一筆箋を持ち歩く奴になる
持病が爆発して入院していた。一年ぶり二回目の入院であった。40度に届かんという高熱が出たり、臓器の炎症が痛くてまったく眠れない日々があったり、半月ほど絶食したりと色々あった。これらはとりわけ苦痛であった出来事で、二週間ぐらいは意識がこうした刺激に塗りつぶされていた。
上述の出来事に比べれば別段苦痛でも何でもないのだが、こんな風に入院した時しか体験できないことが色々あったので、記録のために書き出してみる。
・血管が細い人間は点滴の針の位置が全然定まらないし、運良く刺さっても一日もすれば液が漏れてくるのでまた針を差し替えねばならず、両腕が点滴針の痕で内出血だらけになる。
・肘と手首の間を刺されるのはなんということもないが、いよいよ刺し場がなくなって針が上腕に及ぶと、刺されるのはびっくりするぐらい痛い。
・もはやそこしか刺し場がないという理由で変な位置の血管に点滴を落とした結果、肘を曲げると点滴に差し障りがあるため常に腕をまっすぐにしていなければならず、10日程両腕を交互にまっすぐにしていて絵の描き方を忘れる。
・最近の病院は暖色と木目調を多用した設えで、夜も怖くない。廊下まで出ると夜勤の看護師さんがなにやら忙しそうに立ち働いているのも見えるし、眠れない夜に廊下を足音をひそめて散歩するのは何か愉快だ。
・点滴台は当初は拘束具と思えるが、体が弱ると杖になるし、なんとなく自分は病人でございと言う免許のように思えるものだから、いざ点滴から解放されると手ぶらの自分が部外者だと思われても仕方のない気がしてきて廊下の徘徊が遠慮がちになる。
・エレンタールはオレンジ味とコーヒー味がとんでもなくまずかった。青リンゴ味は酸味が爽やかで結局これが一番飲みやすかった(個人の感想であり諸君にとってそうとは限らない)。
・栄養食はたいてい甘い味付けで、少量で高カロリーを取らせる目的上そうならざるを得ないのだろう。しかし締まりのない甘さの連続にうんざりする。
・絶食はかなり精神を不安定にさせる。有効な拷問法だ。
・体調や疲労度は姿勢や歩き方に露骨に出る。無理に元気なふりをしたい時は言葉や表情よりも背中の角度や足の上がり方で演技すべし。逆もしかり。
・風呂は非常に体力を使う。絶食が10日も続けば尋常の入浴温度の湯すらかなりの刺激物と化し、また自分の体を洗うのにもばててしまって、休み休みで一時間もかかった。
・日の出が遅くなるのを病棟の窓から眺め、だんだん長袖じゃなくちゃ暮らせなくなるのを病室で感じて、夏から秋への一月を失ったのを自覚するとしみじみ悲しくなる。
さてまあ、ここからが本題なのだが。退院日に一筆箋を買う気でいる。
絶食がとけて流動食の食事が出るようになった時、一食めに食べた人参のポタージュがあんまりにおいしくて、「odaibakoに長文感想入れなきゃ」などと思った。思ってから、冗談じゃなく本当に自分の情動を伝えたくなって、持ち込んでいたスケッチブックの端を千切り感謝の手紙を書いた。病院の厨房はodaibakoもマシュマロも開設していないからだ。きっと迷惑だという気がしたが、厨房の人々の日常的な仕事にこんなに助かってしまった奴がいるのだという事を伝えたくなってしまったのだった。

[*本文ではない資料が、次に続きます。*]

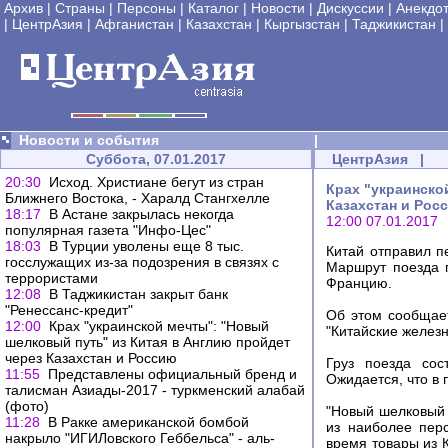
Архив
|
Страны
|
Персоны
|
Каталог
|
Новости
|
Дискуссии
|
Анекдо
|
ЦентрАзия
|
Афганистан
|
Казахстан
|
Кыргызстан
|
Таджикистан
|
Новости и события
|
Суббота, 07.01.2017
ЦентрАзия
|
20:30
Исход. Христиане бегут из стран
Крах "украинско
Ближнего Востока, - Харалд Стангхелле
Казахстан и Рос
18:17
В Астане закрылась некогда
12:00 07.01.2017
популярная газета "Инфо-Цес"
18:03
В Турции уволены еще 8 тыс.
Китай отправил п
госслужащих из-за подозрения в связях с
Маршрут поезда п
террористами
Францию.
12:08
В Таджикистан закрыт банк
"Ренессанс-кредит"
Об этом сообщает
12:00
Крах "украинской мечты": "Новый
"Китайские железн
шелковый путь" из Китая в Англию пройдет
через Казахстан и Россию
Груз поезда сос
11:55
Представлены официальный бренд и
Ожидается, что в 
талисман Азиады-2017 - туркменский алабай
(фото)
"Новый шелковый п
11:28
В Ракке американской бомбой
из наиболее пер
накрыло "ИГИЛовского Геббельса" - аль-
время товары из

この先も、そういう事を伝えたくなる日が突然やってくるかもしれない。そんな時に、スケッチブックの端を毎回千切るのも不格好だ。だから一筆箋でも買おう。買って持ち歩いてなにやら書き付けて、その紙の行方は知らない。読まれるかもしれないし、捨てられるかもしれない。送り手が言いたがるのは送り手の勝手だが、受け手がそれを受け取るかは受け手の話だ。もっとも紙を捨てるのも労だから、そういう意味では申し訳なくはあるのだが。
自分が一筆箋なんか持ち歩きたがる奴になるとは思っていなかった。今は鉢植えのローズマリーを部屋に置きたがっているし、数年片付いてなかった部屋を片付けて、オーブンレンジなんか買って自分で簡単なお茶菓子を拵えて冬の日に紅茶を飲む気でいる。面倒だという理由で何かをしないという事をやめたくなってしまったのだ。そういうことをして、不満足な日々を暮らしているうちに案外死んでしまうかもしれないという気がしてきたので。
今年の冬は働いて、お金を稼ごう。あんまり妥協のない手料理を拵えておいしいものを食べ、本を読んで字を書こう。そして、何か良いことがあればそれをもたらしてくれた誰かに躊躇なく手紙を書こう。そんな風に暮らしていきたい。